Search code examples

Generating Define-Use Paths for C Code coverage analysis

How is it possible to generate uncovered Define-Use Paths for C Code (using e.g. gcc). As I saw this subject is only academic. (unlike line coverage)



  • You need a tool that can determine for every definition, all the possible uses (e.g., computes Def-Use pairs) in the code, associate with each Def-Use pair the variable defined and the program location (file, line, column) of Def and Use points.

    Then for each def-use pair, you need to add instrumentation ("probes") to the program that records the use of that def-use pair, when it gets used (usually near the use), as some kind of boolean variable specific to that def-use pair. Because there are lot of these it is useful to organize the individual booleans as a boolean array. (Obvious optimization to minimize the number inserted probes: a basic block, when executed, will satisfy many def-use pairs; a boolean representing execution of the basic block [block coverage] can stand in as set of def-use pairs. I'm sure there are other similar optimizations.).

    After running the program, one has to dump these boolean variables, compute the actual def-use information (e.g., including using the block coverage data), and then display it.

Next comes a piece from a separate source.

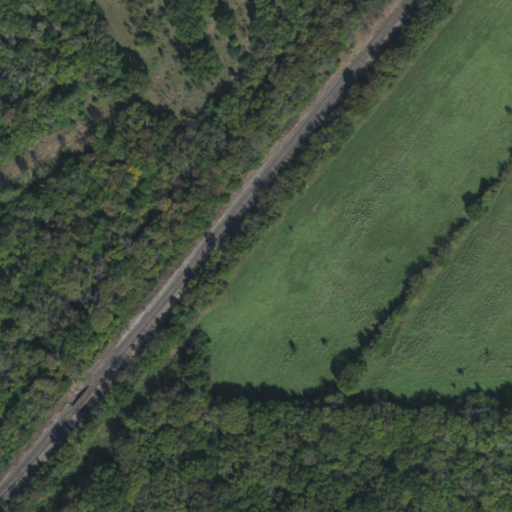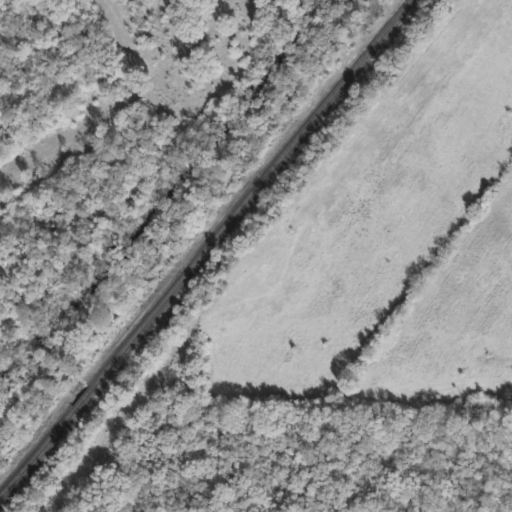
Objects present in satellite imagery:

    A standard scheme for modifying the program to do this with source-to-source program transformations. My paper Branch Coverage for Arbitrary Languages Made Easy shows how to do this with our DMS Software Reengineering Toolkit and its style of rewrite rules. The paper focuses on branch (block) coverage, but the instrumentation aspect is fine. A typical transformation rule used looks like this:

    rule mark_if_then_else(condition:expression; tstmt:statement; estmt:statement)=
       “if (\condition) \tstmt else \estmt;”
    rewrites to
       “if (\condition)
           { visited[\new_place\(\tstmt\)]=1;
           { visited[\new_place\(\estmt\)]=1;

    This rule modifies and if-then-else construct to collect "visited" booleans for each conditionally executed block (then and else clauses) generating a new index for each new block. The \xxxx means "an arbitrary code structure of syntax type ssss if the transformation rule signature (first line) declares ssss:xxxx. You can see more information on the precise syntax and meaning of the DMS rewrite rules here.

    It turns out getting def-use information is hard; you need what amounts to a compiler front end thus OP's mention of GCC. GCC won't do source-to-source transformations but you can get essentially the same effect with source-to-binary transformations as gcov does, by modifying the GCC sources with procedural code to add the probes. In general, though, GCC doesn't want to help you do this kind of custom instrumentation.

    I don't know, but I'm pretty sure Clang computes def-use information. It is possible to do source to source transformations with Clang but I have no experience with that.

    I do know that our DMS does compute def-use information for C and C++. That and its ability to do source-to-source transformations would make building a def-use coverage tool technically straightforward. (Not asked, but DMS also computes control flows, so one could also do path coverage straightforwardly.)

    Then there is the problem of building a display tool. You need something that can show the def use pairs and their status, probably associated with/superimposed on the the code so it is easy to understand each def and use. So you need to record line and column-precise information about the location of each def and use. I don't think you can get that from GCC; it doesn't have that information in the binary, but maybe it has it in the its constructed AST. You can get column information from DMS and Clang (I think).